El día anterior al que describe este pasaje había tenido lugar la multiplicación de los panes y los peces: un milagro absolutamente espectacular, con el que Jesús había dado de comer a cinco mil hombres (sin contar las mujeres y los niños) que habían acudido a escuchar su mensaje, con tan sólo 5 panes y 2 peces. Y habían comido todos ellos y aún habían sobrado doce canastos llenos.

La gente siguió a Jesús y éste, conocedor de la naturaleza humana, les hizo ver que sabía que lo que les estaba empujando a seguirle no era tanto el querer conocer más a fondo doctrina como el querer seguirse beneficiando de los milagros que hacía.
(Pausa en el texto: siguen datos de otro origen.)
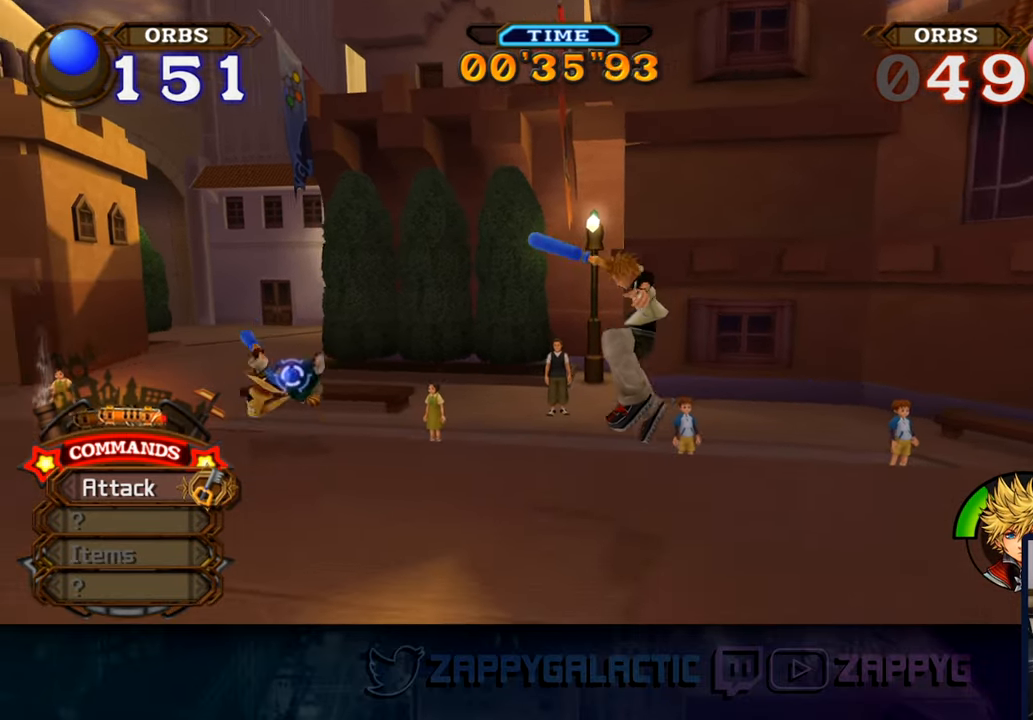
{"buttons": [], "left_stick": "left", "right_stick": "center", "events": []}
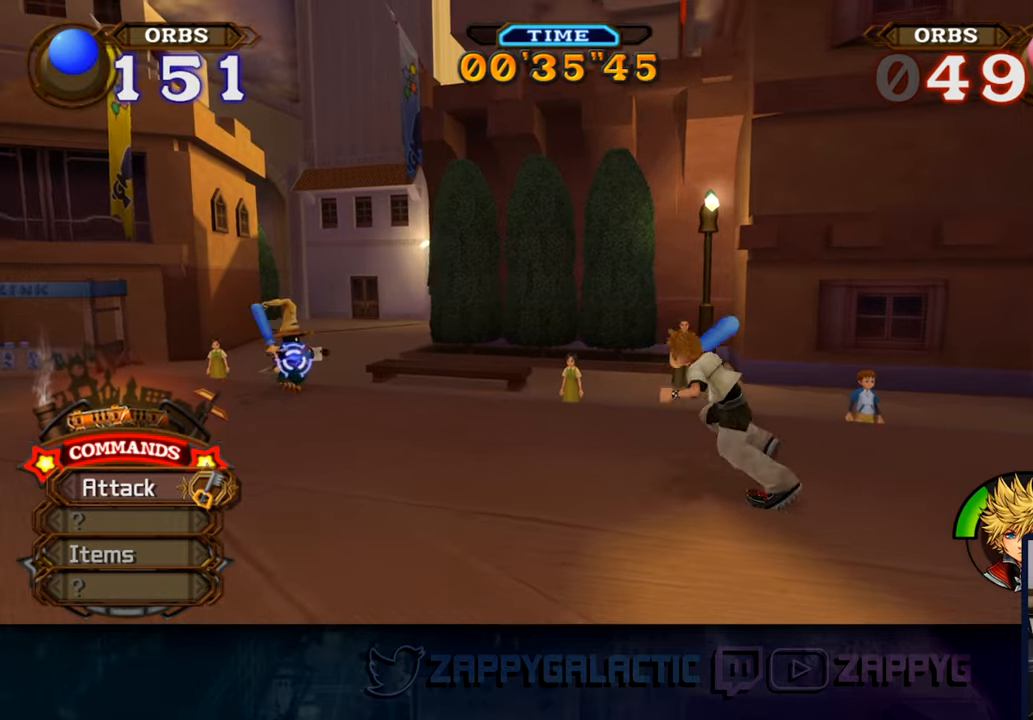
{"buttons": [], "left_stick": "left", "right_stick": "center", "events": []}
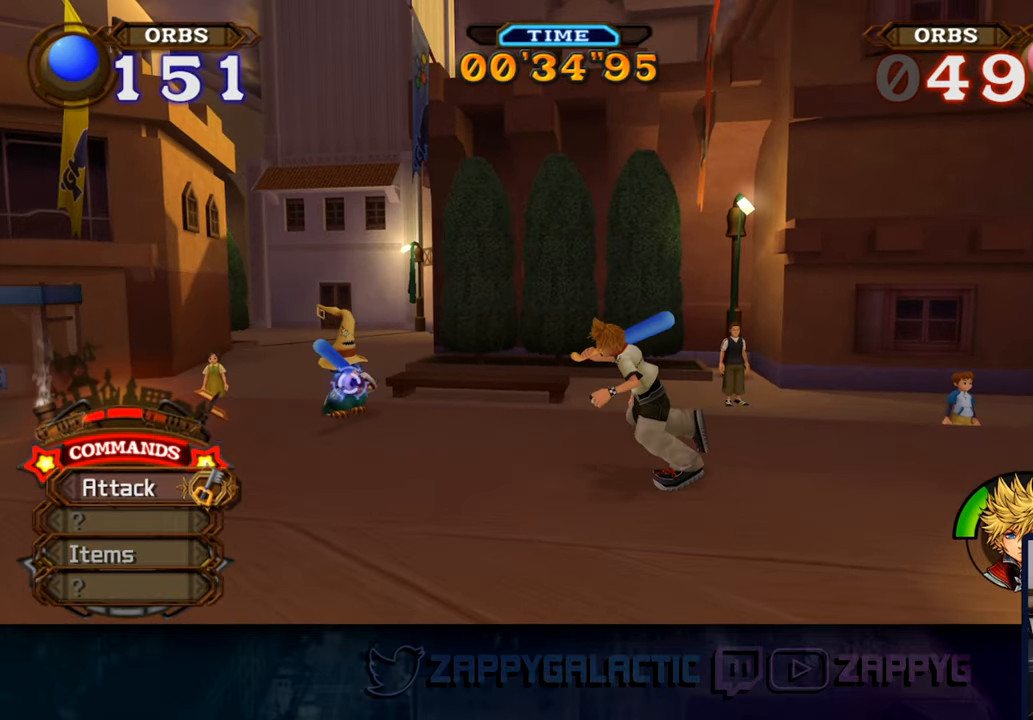
{"buttons": [], "left_stick": "center", "right_stick": "center", "events": [[117, "left_stick", "center"], [200, "SQUARE", "down"], [333, "SQUARE", "up"]]}
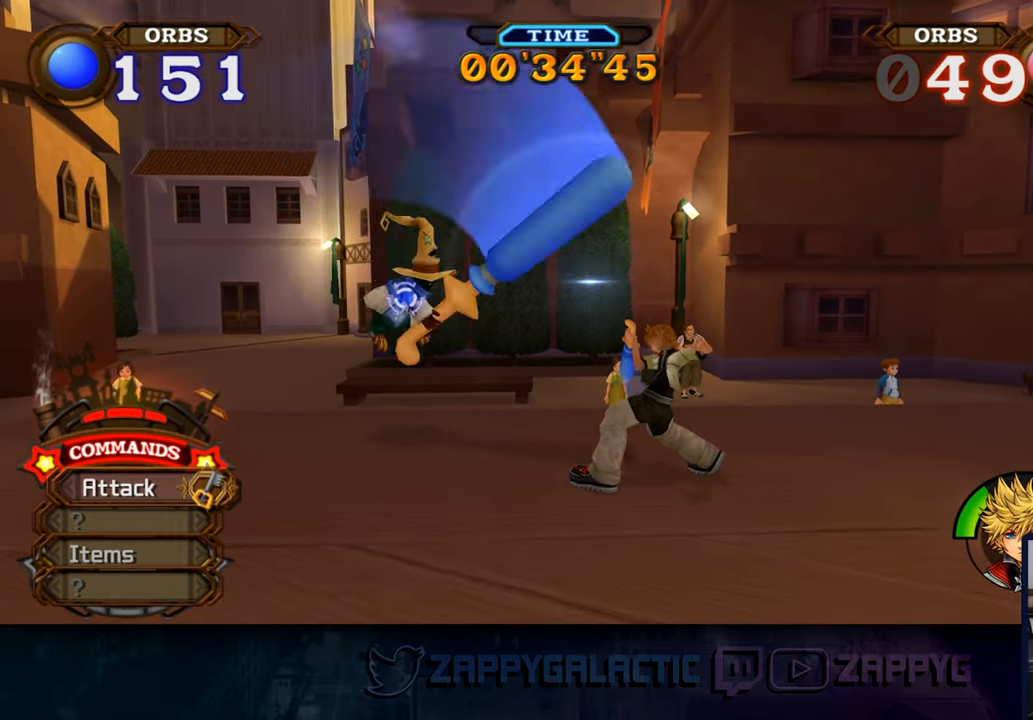
{"buttons": [], "left_stick": "up-left", "right_stick": "center", "events": [[83, "right_stick", "down-left"], [233, "left_stick", "left"], [283, "right_stick", "center"], [450, "left_stick", "up-left"]]}
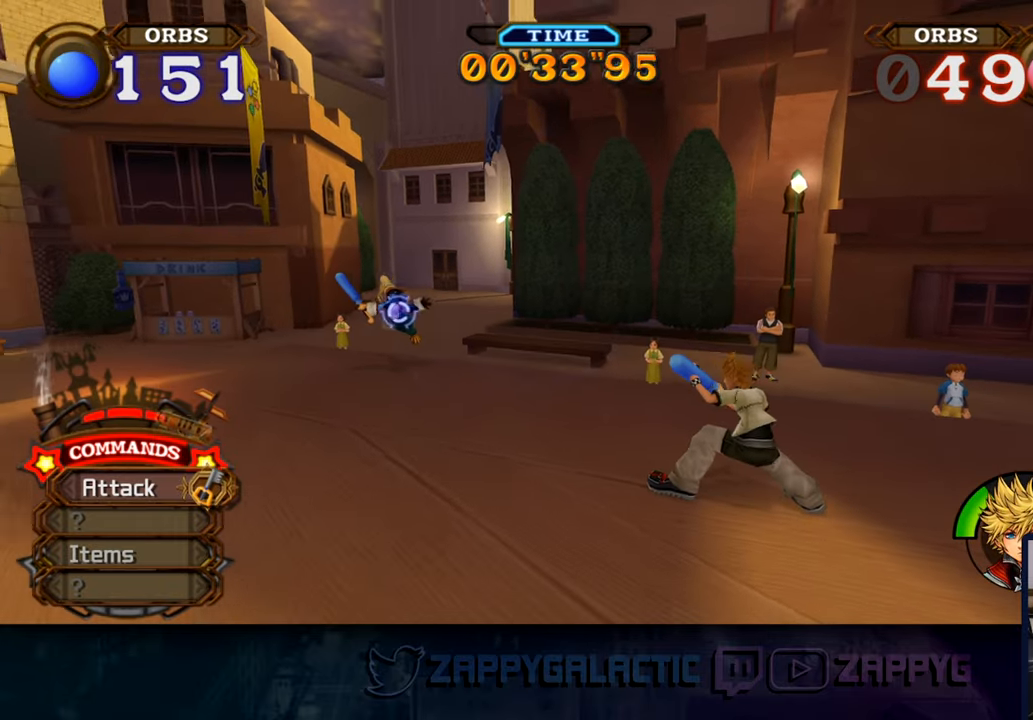
{"buttons": ["CIRCLE"], "left_stick": "up-left", "right_stick": "center", "events": [[433, "CIRCLE", "down"]]}
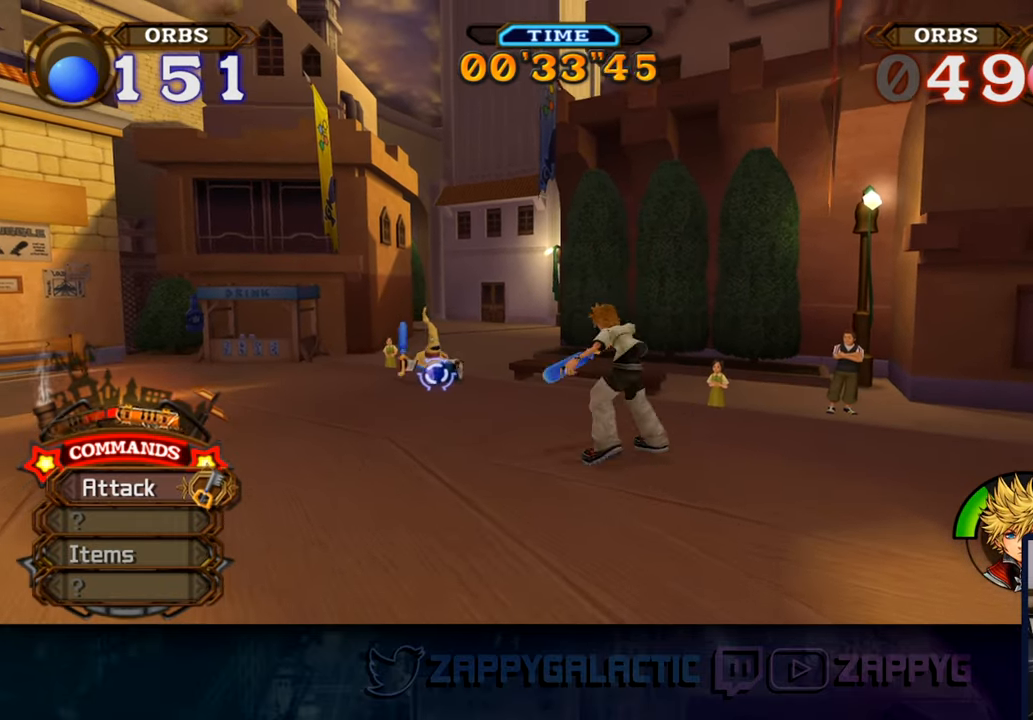
{"buttons": [], "left_stick": "up-left", "right_stick": "center", "events": [[17, "CIRCLE", "up"]]}
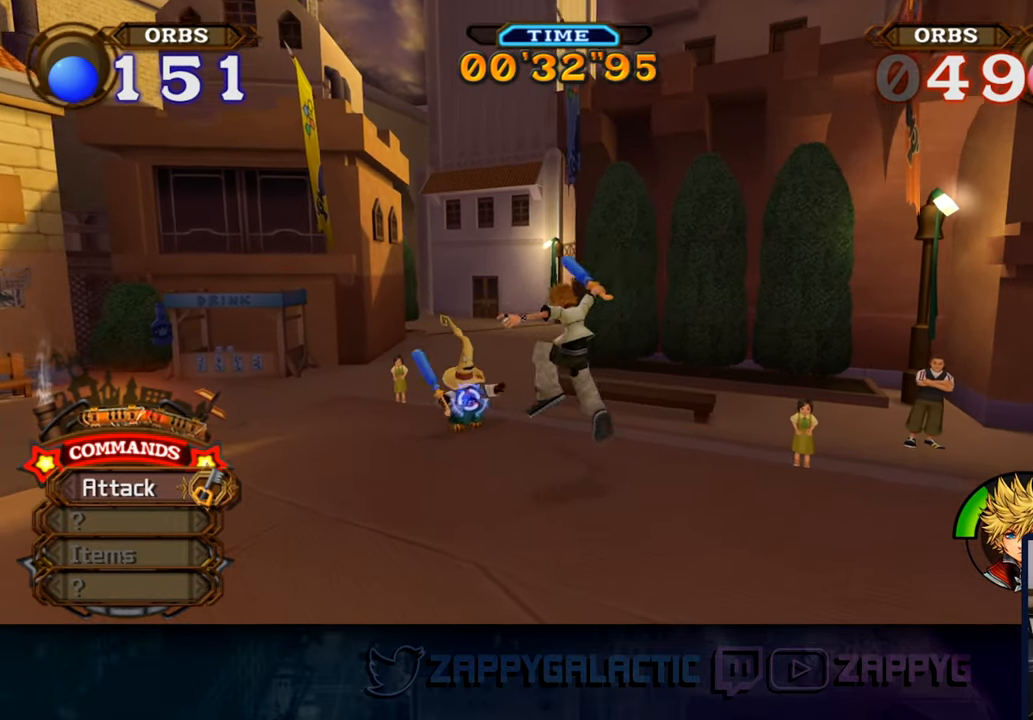
{"buttons": [], "left_stick": "up-left", "right_stick": "center", "events": [[33, "CROSS", "down"], [117, "CROSS", "up"], [217, "CROSS", "down"], [317, "CROSS", "up"], [433, "CROSS", "down"], [500, "CROSS", "up"]]}
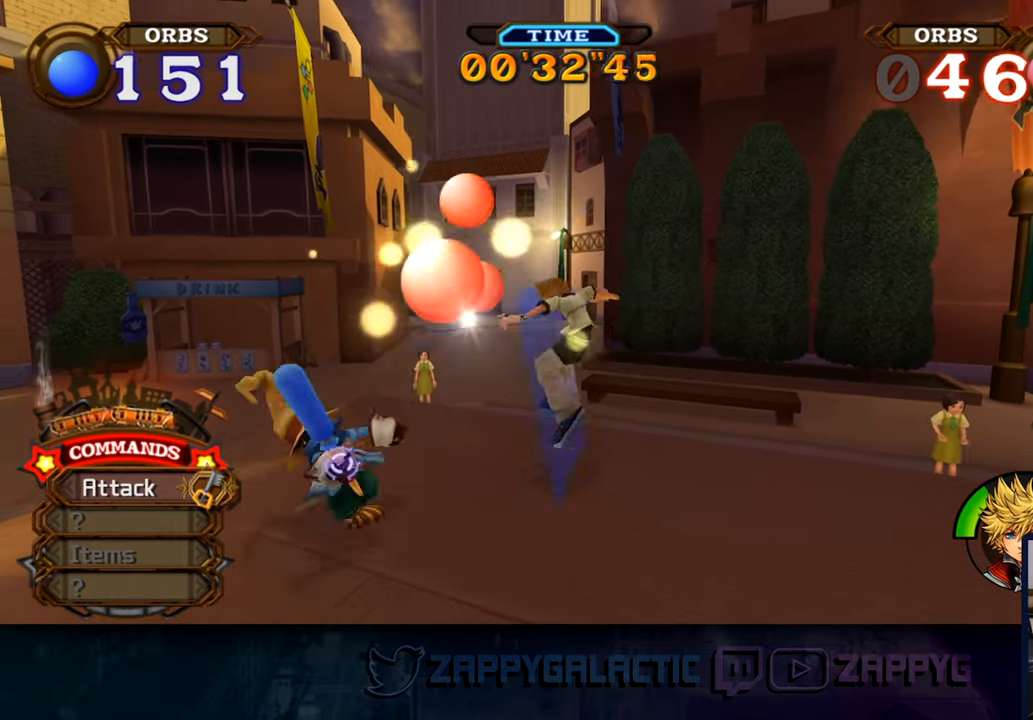
{"buttons": ["CROSS"], "left_stick": "left", "right_stick": "center", "events": [[150, "left_stick", "left"], [217, "CROSS", "down"], [350, "CROSS", "up"], [433, "CROSS", "down"]]}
Jesús quería que todos aquellos que en aquel momento le seguían atraídos por la novedad, por lo extraordinario o por la oportunidad de poder curar a sus enfermos dejaran de ser tan ramplones y comprendieran el verdadero regalo que estaba poniendo ante sus ojos y que no estaban siendo capaces de ver:

Les estaba queriendo enseñar que tenían un Dios Padre en el Cielo que todo lo puede y que nos quiere más de lo que podemos soñar. Un Padre al que podemos confiarle nuestras cosas y al que podemos hacer partícipe de nuestras vidas.

Les estaba queriendo enseñar también que lo único que da sentido a la vida es el amor. El amor a Dios y el amor a los demás. Y que sólo cuando se vive hacia los demás la vida adquiere otra dimensión y alcanza su plenitud.

Pero ellos se quedaban en los beneficios que podían sacar acercándose a un Jesús que podía curar a sus enfermos y darles de comer. Se quedaban a ras de suelo.

Igual que muchos de nosotros nos estamos quedando hoy. A ras de suelo. De tal manera que incluso cuando hacemos cosas por los demás buscamos nuestro propio beneficio: quedar bien con ellos, quedar bien hacia afuera o conseguir algo a cambio de nuestras acciones.

Jesús nos invita a que amemos de manera absolutamente desinteresada: nos invita a que el bien del otro sea lo único que nos mueva. Sin buscar nada a cambio. Nos invita a que vivamos desde la gratuidad total. En el mundo, claro está; con nuestras obligaciones, nuestros trabajos, nuestras ataduras y nuestras miserias. Pero viviendo hacia los demás. Solo así conseguiremos dar ese salto que en esta ocasión invitaba a dar a quienes le estaban siguiendo y que, igual que entonces, nos invita a dar hoy también a nosotros. Merece la pena intentarlo. Podemos estar absolutamente seguros de que no quedaremos defraudados.